■ WHAT TO DO
Look through the data below for the line with "left ear: (187, 151)" and the line with "left wrist: (471, 150)", then output those two and all lines in between, exactly as written.

******************************

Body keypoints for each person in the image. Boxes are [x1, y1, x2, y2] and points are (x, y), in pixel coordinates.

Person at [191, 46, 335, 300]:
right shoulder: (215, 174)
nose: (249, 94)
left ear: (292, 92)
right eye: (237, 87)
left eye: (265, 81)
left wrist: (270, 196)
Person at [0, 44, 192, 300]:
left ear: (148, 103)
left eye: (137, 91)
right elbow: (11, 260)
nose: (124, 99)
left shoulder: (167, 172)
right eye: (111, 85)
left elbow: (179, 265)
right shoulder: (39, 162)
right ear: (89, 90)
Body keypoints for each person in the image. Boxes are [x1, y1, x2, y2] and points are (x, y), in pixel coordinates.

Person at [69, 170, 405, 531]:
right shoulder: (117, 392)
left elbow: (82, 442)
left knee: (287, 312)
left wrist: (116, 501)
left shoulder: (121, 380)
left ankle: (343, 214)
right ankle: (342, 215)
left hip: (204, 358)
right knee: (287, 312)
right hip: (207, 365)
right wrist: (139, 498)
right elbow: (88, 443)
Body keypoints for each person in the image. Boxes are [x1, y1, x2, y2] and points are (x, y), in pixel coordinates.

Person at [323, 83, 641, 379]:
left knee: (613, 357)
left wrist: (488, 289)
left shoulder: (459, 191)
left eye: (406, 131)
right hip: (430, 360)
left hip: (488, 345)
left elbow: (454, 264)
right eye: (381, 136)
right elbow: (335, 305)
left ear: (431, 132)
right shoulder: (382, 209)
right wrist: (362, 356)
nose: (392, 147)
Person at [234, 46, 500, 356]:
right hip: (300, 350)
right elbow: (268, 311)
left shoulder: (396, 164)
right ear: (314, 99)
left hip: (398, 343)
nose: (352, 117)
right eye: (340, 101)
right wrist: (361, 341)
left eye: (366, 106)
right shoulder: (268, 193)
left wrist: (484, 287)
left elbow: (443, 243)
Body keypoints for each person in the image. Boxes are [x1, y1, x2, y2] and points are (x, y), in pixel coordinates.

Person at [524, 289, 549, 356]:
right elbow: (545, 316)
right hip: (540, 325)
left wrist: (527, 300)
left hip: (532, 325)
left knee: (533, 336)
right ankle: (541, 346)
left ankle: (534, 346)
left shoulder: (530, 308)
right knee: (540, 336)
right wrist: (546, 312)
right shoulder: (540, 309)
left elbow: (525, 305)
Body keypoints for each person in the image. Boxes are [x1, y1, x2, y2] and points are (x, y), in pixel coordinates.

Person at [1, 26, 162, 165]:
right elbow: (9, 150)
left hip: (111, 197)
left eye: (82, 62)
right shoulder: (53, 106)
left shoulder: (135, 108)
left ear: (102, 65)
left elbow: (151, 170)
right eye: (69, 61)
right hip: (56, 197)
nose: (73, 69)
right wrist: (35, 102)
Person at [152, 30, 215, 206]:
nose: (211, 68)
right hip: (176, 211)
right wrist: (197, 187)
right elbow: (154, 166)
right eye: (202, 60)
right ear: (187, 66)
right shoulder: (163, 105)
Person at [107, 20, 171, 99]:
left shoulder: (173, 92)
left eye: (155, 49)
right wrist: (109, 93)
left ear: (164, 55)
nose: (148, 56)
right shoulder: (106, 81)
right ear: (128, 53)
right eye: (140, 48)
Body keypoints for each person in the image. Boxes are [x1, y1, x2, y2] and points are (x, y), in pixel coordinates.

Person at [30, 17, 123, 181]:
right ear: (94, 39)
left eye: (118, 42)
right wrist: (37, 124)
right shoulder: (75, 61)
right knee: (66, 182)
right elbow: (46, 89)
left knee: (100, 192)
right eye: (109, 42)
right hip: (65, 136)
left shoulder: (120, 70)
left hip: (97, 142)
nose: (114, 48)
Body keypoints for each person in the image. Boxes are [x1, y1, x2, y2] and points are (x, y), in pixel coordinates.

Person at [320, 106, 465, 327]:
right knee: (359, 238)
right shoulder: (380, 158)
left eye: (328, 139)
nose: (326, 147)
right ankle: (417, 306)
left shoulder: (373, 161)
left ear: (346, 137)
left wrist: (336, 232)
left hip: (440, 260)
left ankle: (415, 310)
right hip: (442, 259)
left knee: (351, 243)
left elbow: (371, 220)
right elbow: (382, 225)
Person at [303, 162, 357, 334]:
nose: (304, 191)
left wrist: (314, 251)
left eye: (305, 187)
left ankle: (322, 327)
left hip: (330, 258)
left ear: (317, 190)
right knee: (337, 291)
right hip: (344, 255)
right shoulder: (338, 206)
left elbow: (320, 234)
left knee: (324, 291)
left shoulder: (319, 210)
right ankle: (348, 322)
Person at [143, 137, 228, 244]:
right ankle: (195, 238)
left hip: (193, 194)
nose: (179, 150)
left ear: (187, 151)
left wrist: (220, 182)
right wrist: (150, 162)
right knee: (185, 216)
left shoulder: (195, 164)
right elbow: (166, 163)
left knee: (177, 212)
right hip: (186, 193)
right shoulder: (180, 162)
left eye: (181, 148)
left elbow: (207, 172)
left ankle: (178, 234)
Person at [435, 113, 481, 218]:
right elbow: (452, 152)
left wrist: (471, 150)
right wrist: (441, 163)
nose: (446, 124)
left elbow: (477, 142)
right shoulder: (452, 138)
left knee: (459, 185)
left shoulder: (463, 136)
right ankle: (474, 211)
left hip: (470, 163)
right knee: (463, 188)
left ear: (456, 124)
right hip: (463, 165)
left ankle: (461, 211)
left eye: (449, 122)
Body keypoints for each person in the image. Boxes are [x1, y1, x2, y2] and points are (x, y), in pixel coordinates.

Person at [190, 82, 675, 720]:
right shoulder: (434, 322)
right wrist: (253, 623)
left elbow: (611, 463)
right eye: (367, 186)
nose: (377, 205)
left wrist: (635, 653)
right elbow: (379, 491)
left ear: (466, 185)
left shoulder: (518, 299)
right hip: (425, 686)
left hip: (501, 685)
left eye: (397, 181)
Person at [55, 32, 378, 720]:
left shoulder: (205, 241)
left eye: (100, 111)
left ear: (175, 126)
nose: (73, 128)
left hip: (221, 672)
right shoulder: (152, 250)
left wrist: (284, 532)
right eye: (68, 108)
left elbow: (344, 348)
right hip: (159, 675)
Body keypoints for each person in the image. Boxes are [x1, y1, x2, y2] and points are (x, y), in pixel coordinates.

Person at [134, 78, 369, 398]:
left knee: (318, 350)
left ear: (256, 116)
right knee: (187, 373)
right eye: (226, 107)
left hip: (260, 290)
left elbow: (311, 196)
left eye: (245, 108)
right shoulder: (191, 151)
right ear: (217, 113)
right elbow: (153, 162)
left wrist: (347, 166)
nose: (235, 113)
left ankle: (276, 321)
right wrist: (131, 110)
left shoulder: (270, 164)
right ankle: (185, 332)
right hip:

******************************

■ ANSWER TO THIS EXERCISE
left ear: (187, 151)
left wrist: (220, 182)
right wrist: (150, 162)
right knee: (185, 216)
left shoulder: (195, 164)
right elbow: (166, 163)
left knee: (177, 212)
right hip: (186, 193)
right shoulder: (180, 162)
left eye: (181, 148)
left elbow: (207, 172)
left ankle: (178, 234)
Person at [435, 113, 481, 218]:
right elbow: (452, 152)
left wrist: (471, 150)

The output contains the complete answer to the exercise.